▶ [Exercise set]:
a) Reproduce word for word the passage of the OpenDATUM description starting with "We are at the" and going on through "a community project.".
b) Which data repositories does the OpenDATUM description name? List each one.

▶ [Document section]:
▬▬▬▬▬▬▬▬▬▬
Open source data platform for data scientists
OpenDATUM provides a light data platform allowing data scientists to directly navigate in datalakes. Datawarehouse and Datamarts are implicitly constructed and updated while navigating and exploring data sources.
We are at the beginning of the project. For know I can list the workload commitment we gathered:
- Myself: 800h of work on this project from April 2017 to April 2018.
- You?: ...
Data preparation easaly represents 75% of the time spent by datascientists while constructing an analysis. This part of the work is repetitive and hard to convert into "production ready" algorithms. We believe that a good part of it can be accelerated with an appropriated data platform. We believe that such a project shall be fully open source and managed as a community project.
▬▬▬▬▬▬▬▬▬▬
Collection entries
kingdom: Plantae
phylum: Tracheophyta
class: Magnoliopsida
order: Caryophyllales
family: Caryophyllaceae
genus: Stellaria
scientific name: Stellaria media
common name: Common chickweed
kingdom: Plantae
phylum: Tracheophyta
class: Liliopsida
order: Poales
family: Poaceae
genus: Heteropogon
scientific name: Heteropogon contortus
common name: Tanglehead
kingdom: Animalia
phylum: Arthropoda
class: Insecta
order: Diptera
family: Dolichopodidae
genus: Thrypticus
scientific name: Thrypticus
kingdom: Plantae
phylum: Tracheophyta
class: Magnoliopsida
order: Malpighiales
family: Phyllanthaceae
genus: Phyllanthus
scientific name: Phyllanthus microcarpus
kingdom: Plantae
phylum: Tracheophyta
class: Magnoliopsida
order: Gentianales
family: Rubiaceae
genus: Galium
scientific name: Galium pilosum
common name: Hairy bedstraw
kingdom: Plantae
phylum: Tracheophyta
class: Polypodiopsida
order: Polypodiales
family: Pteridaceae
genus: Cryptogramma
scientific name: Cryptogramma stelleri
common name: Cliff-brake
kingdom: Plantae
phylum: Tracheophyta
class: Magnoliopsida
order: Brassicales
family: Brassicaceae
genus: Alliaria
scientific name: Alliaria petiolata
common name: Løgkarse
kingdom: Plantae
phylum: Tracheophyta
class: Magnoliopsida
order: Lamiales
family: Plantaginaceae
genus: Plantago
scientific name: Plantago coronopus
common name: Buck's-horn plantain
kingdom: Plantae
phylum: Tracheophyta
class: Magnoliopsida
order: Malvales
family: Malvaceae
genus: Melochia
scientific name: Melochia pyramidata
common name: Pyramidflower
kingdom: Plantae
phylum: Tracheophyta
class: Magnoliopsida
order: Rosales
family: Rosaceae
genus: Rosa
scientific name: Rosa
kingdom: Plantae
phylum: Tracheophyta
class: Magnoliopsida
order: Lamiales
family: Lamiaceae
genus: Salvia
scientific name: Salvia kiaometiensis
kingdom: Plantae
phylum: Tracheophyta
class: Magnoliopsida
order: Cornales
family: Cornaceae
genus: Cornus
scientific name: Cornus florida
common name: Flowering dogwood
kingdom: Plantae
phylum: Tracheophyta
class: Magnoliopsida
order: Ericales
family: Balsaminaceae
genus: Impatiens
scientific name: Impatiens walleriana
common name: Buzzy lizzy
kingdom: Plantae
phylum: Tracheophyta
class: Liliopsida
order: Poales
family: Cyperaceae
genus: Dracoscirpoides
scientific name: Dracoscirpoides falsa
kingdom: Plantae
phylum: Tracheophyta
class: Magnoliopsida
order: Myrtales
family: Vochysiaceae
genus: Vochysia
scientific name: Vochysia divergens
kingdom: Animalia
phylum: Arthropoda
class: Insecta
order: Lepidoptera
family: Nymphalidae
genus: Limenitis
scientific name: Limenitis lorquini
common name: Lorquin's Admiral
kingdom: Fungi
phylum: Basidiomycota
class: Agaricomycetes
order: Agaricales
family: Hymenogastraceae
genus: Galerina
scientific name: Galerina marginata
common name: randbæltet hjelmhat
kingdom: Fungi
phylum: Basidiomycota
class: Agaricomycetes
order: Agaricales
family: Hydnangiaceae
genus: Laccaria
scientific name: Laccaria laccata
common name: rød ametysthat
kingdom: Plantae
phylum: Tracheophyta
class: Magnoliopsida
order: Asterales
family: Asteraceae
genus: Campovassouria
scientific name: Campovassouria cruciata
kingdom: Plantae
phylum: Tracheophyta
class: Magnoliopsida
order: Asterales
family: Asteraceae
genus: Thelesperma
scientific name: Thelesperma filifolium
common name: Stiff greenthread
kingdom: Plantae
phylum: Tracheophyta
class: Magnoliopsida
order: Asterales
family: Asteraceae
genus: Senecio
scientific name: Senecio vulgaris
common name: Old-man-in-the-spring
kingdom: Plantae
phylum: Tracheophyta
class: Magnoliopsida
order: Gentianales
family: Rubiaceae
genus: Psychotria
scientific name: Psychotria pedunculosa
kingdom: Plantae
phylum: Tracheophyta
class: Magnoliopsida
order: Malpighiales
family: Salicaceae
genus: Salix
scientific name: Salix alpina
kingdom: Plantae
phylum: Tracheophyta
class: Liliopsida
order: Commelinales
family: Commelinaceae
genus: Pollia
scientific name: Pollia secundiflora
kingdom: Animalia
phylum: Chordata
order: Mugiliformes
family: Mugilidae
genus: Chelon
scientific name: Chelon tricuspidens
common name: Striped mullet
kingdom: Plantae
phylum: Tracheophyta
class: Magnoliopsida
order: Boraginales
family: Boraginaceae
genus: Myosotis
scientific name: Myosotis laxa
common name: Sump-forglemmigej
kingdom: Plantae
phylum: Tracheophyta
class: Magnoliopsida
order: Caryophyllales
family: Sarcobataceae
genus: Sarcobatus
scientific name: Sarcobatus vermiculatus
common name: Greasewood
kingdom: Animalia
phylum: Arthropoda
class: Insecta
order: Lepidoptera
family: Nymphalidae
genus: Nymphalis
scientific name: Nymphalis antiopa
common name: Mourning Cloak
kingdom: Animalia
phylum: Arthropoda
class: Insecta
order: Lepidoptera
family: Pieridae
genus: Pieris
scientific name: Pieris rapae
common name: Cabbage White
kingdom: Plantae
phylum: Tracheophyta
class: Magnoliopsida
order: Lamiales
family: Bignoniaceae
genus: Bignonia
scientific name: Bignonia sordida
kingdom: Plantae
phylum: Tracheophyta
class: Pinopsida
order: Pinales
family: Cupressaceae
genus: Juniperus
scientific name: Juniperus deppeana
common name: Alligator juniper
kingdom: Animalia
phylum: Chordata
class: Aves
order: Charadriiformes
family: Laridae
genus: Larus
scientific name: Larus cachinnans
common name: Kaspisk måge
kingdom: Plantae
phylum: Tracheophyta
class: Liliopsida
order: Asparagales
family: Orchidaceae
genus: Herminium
▬▬▬▬▬▬▬▬▬▬
▶ [Set of answers]:
a)
We are at the beginning of the project. For know I can list the workload commitment we gathered:
- Myself: 800h of work on this project from April 2017 to April 2018.
- You?: ...
Data preparation easaly represents 75% of the time spent by datascientists while constructing an analysis. This part of the work is repetitive and hard to convert into "production ready" algorithms. We believe that a good part of it can be accelerated with an appropriated data platform. We believe that such a project shall be fully open source and managed as a community project.

b)
- datalakes
- Datawarehouse
- Datamarts